According to a complaint the Office of Lawyer Regulation filed on March 22 against Beth Bant, who practices in Prentice, Bant was working as a compliance attorney in the legal and compliance unit of Merrill-based Church Mutual Insurance Co. when she committed two counts of misconduct.

Bant, who earned her law degree from the University of Wisconsin Law School in 2012, worked for Church Mutual from February 2014 to December 2016, according to the OLR. In October 2016, Bant got permission to attend an American Bar Association conference, telling her supervisor that the conference was in New Orleans and would be held in December 2016. She submitted $1,115 for the registration fee and was absent from work for two days and would be out of the state for three days

However, Bant’s supervisor was told that another employee had seen and spoken to Bant at a grocery store in Merrill at around 10 a.m. on one of the days Bant was supposed to be at the conference, the OLR alleges. When the supervisor asked Bant about the trip, Bant said she attended the conference for the first day and returned to Wisconsin early because she wasn’t feeling well and wasn’t getting much out of the conference. But charges for the second and third day continued coming in through the company’s expense system, according to the complaint.

When Bant and her supervisor talked again, Bant showed the supervisor a bruise on her leg and said she had been assaulted and had used her own frequent-flyer miles to book a flight for 4 a.m. back to Wisconsin. Bant gave the supervisor documentation of the flight.

According to the OLR, Bant’s supervisor requested Church Mutual’s internal audit department do an investigation, which revealed that the ABA conference had been in November 2016, that Bant had never registered herself for the conference and that Bant had altered the receipt for the registration fees she expensed as well as for the hotel and meal receipts she submitted. Church Mutual also discovered that Bant had never stayed at the hotel that she had submitted receipts for and that the number on the receipts of Bant’s airline tickets matched flights in July and August 2016 out of Chicago and were in the name of her boyfriend and his daughter.

Also during the investigation, Church Mutual discovered that Bant, to cover expenses from a continuing-legal-education seminar, had submitted a $557.28 charge for four nights at the Crowne Plaza Hotel in Madison in June 2016. Bant attended the seminar, but the company discovered she had falsified her request for mileage and hotel reimbursements. Bant did not stay in the hotel for four of the five days and her receipt did not match those from the Crowne Plaza, according to the complaint

After Church Mutual terminated Bant in December 2016, she voluntarily reimbursed the company in February 2017 for the $1,115 registration fee and the $557.28 related to the July 2016 mileage and hotel expenses, according to the complaint

The OLR alleges that when it investigated the matter, Bant told the OLR that her former boss had told her to falsify expense reports and that her former boss created one of the falsified receipts that Bant had submitted. However, the OLR could not find any evidence to support Bant’s claims, according to the complaint.

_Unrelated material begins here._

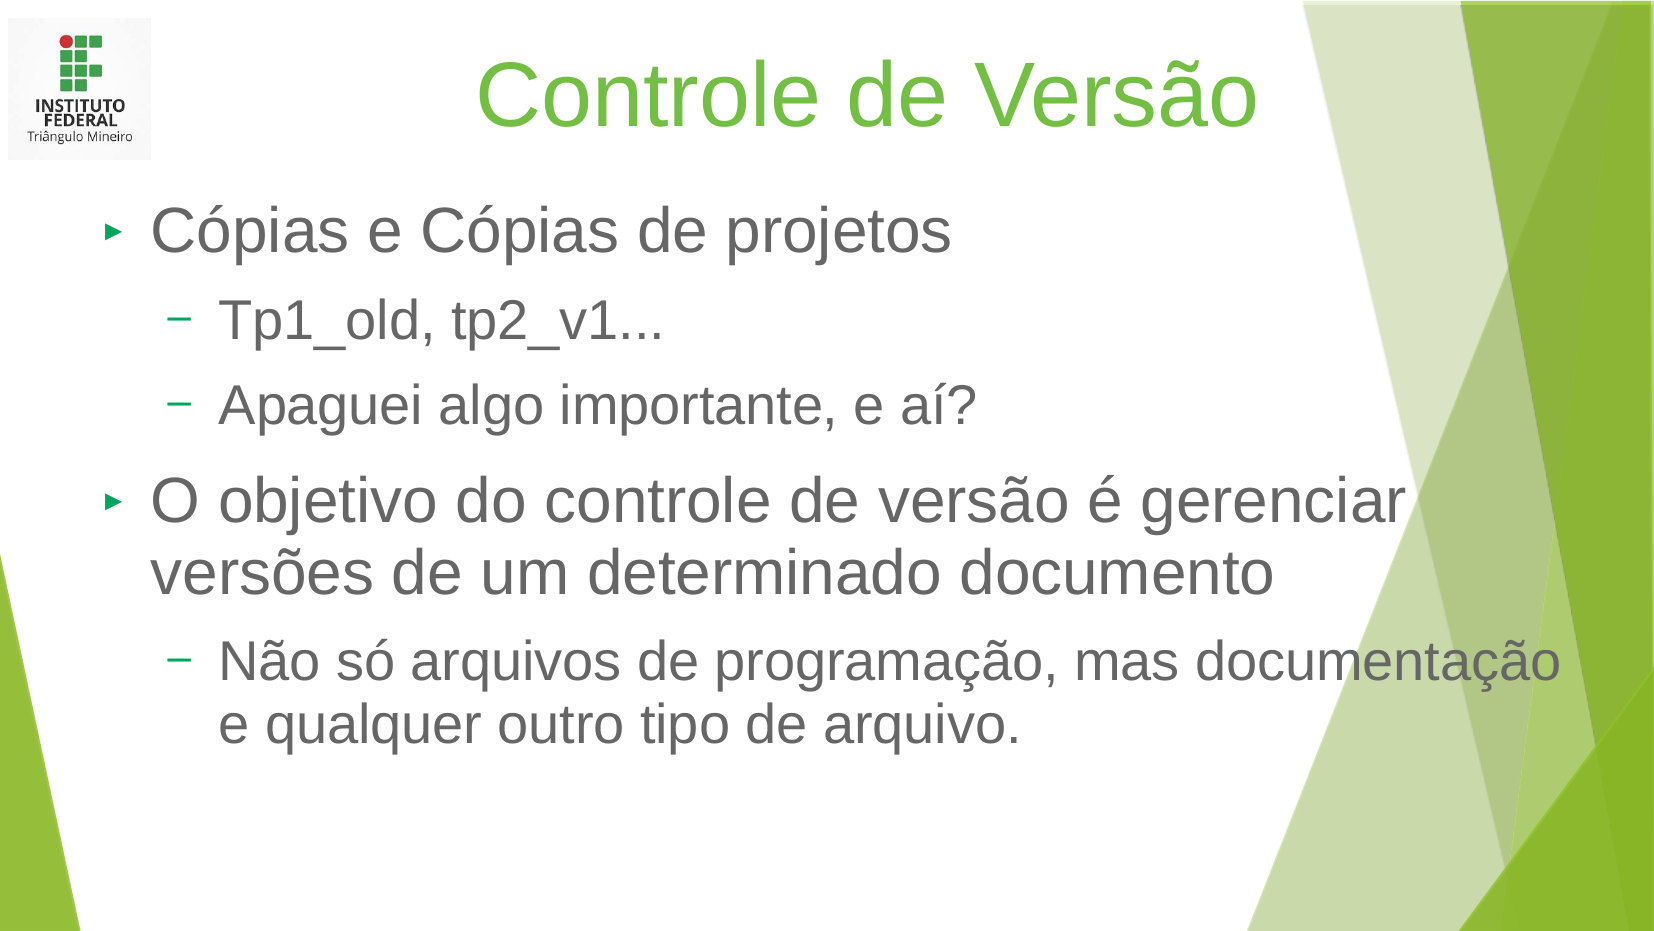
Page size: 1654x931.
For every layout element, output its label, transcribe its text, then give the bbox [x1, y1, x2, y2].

picture [8, 18, 151, 160]
title Controle de Versão [165, 31, 1571, 160]
list Cópias e Cópias de projetos Tp1_old, tp2_v1... Apaguei algo importante, e aí? O objetivo do controle de versão é gerenciar versões de um determinado documento Não só arquivos de programação, mas documentação e qualquer outro tipo de arquivo. [82, 195, 1571, 758]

The OLR alleges that Bant’s conduct violated two rules of attorney conduct. For one, she engaged in conduct involving dishonesty, deceit, fraud or misrepresentation. Second, Bant violated a Wisconsin Supreme Court decision that regulates lawyer conduct. The OLR contends that Bant’s behavior runs awry of a standard of conduct established by the court in a case from 1995  holding that attorneys have a fiduciary duty to their law firms and a duty of honesty in their professional dealings with their firms.

The OLR is asking the justices to suspend Bant’s license for 6 months.

Bant has no public disciplinary history and her license is in good standing, according to the OLR. Bant has 20 days to respond once she is served the complaint. The court will appoint a referee to preside over the case and make recommendations, which the justices will review.